The outcomes from a multi-centre study of the X-Tack Endoscopic HeliX Tacking System (Apollo Endosurgery) in closing challenging gastrointestinal (GI) defects, has shown the system has high success rates, ease of use and economic value in the treatment of GI defects.
"The outcomes of this study support our ongoing, daily use of X-Tack,” said Dr Andrew Storm, co-director of the Mayo Clinic Developmental Endoscopy Unit and an investigator in the study. “It allows us to close challenging resection sites, and it may cut down on costs associated with performing these highest quality, safest possible, polyp removal procedures.”
The multi-centre study included ninety-three subjects who were treated at eight centres in the US including the Mayo Clinic, Johns Hopkins Hospital, Brigham and Women's Hospital, and New York University, among others. The study focused on large, challenging defects in both the upper and lower GI tract, specifically those that would be difficult or impossible to close with alternative devices. The primary outcomes were feasibility (defined by technical success of the procedure) and safety.
Removal of gastrointestinal lesions is one of the most common procedures in endoscopy and may result in defects which can lead to perforation or bleeding if not closed properly. Prevailing devices such as through-the-scope (TTS) clips or over-the-scope (OTS) clips often cannot effectively close large, wide, irregular, and difficult to reach defects. This study aimed to assess the feasibility and safety performance of the X-Tack System to address these limitations.
The results showed:
Mean defect size was 37mm ± 20mm
Technical success was achieved in 89.2% of patients.
68% of defects were closed with a single X-Tack device, 18% of defects were closed with two and 12% were closed with three or four X-Tack devices.

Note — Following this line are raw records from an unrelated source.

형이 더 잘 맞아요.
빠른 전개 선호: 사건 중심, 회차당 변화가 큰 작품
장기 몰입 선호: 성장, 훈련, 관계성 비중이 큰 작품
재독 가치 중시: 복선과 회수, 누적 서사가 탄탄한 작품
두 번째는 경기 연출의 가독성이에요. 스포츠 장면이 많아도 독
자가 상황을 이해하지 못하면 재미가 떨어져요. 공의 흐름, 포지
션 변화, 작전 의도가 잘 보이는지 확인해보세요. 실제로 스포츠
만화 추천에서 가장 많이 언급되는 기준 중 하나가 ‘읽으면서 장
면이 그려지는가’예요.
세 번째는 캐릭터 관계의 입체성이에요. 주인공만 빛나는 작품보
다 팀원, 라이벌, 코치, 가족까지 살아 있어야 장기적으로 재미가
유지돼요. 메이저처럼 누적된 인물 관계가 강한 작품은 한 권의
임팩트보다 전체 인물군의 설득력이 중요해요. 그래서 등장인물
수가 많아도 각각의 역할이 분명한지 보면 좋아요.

In 25% of cases X-Tack was used in combination with another closure device, all of these cases were done at just one of the eight centres.
The investigators indicated that 24.7% of patients had defects that could not have been successfully closed using through-the-scope clips or over-the-scope clips.
There were no serious adverse events occurred
"We believe X-Tack has the potential to be play a significant role in improving GI defect closure. The findings from this multicenter study demonstrate X-Tack's capability to reach and close GI defects, underscoring the device's strong clinical and economic value," said Chas McKhann, President and CEO of Apollo Endosurgery.